Historical population
| Census | Pop. | Note | %± |
| 1850 | 798 |  | — |
| 1860 | 4,324 |  | 441.9% |
| 1870 | 4,951 |  | 14.5% |
| 1880 | 8,018 |  | 61.9% |
| 1890 | 34,987 |  | 336.4% |
| 1900 | 35,090 |  | 0.3% |
| 1910 | 61,665 |  | 75.7% |
| 1920 | 112,248 |  | 82.0% |
| 1930 | 209,659 |  | 86.8% |
| 1940 | 289,348 |  | 38.0% |
| 1950 | 556,808 |  | 92.4% |
| 1960 | 1,033,011 |  | 85.5% |
| 1970 | 1,357,854 |  | 31.4% |
| 1980 | 1,861,846 |  | 37.1% |
| 1990 | 2,498,016 |  | 34.2% |
| 2000 | 2,813,833 |  | 12.6% |
| 2010 | 3,095,313 |  | 10.0% |
| 2014 (est.) | 3,263,431 |  | 5.4% |
U.S. Decennial Census 1790–1960 1900–1990 1990–2000 2010–2014

==2009==
As of 2009 Census Bureau estimates, there were 3,053,793 people, 1,067,846 households, and 663,449 families residing in the county. The population density was 670 PD/sqmi. There were 1,142,245 housing units at an average density of 248 /sqmi. The racial makeup of the county was 79.4% White American, 5.6% Black or African American, 1% Native American, 10.4% Asian, 0.5% Pacific Islander, 10.3% from other races, and 3.6% from two or more races. 31.3% of the population were Hispanic or Latino of any race. 67.0% spoke only English at home; 21.9% spoke Spanish, 3.1% Tagalog and 1.2% Vietnamese.

==2000==
In 2000, there were 994,677 households, out of which 33.9% had children under the age of 18 living with them, 50.7% were married couples living together, 11.6% had a female householder with no husband present, and 33.3% were non-families. 24.2% of all households were made up of individuals, and 7.9% had someone living alone who was 65 years of age or older. The average household size was 2.73 and the average family size was 3.29.

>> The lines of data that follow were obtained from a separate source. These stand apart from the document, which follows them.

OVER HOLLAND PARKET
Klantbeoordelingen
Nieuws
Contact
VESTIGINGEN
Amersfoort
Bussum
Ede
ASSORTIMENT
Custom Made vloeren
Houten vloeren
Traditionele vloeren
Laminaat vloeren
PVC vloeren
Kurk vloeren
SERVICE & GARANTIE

In the county, the population was spread out, with 25.7% under the age of 18, 11.30% from 18 to 24, 32.0% from 25 to 44, 19.8% from 45 to 64, and 11.2% who were 65 years of age or older. The median age was 33 years. For every 100 females, there were 101.2 males. For every 100 females age 18 and over, there were 99.7 males.

The median income for a household in the county was $47,067, and the median income for a family was $53,438. Males had a median income of $36,952 versus $30,356 for females. The per capita income for the county was $22,926. About 8.9% of families and 12.4% of the population were below the poverty line, including 16.5% of those under age 18 and 6.8% of those age 65 or over.

In 2000, only about 3% of San Diego County residents left the county for work while 40,000 people commuted into the metropolitan area.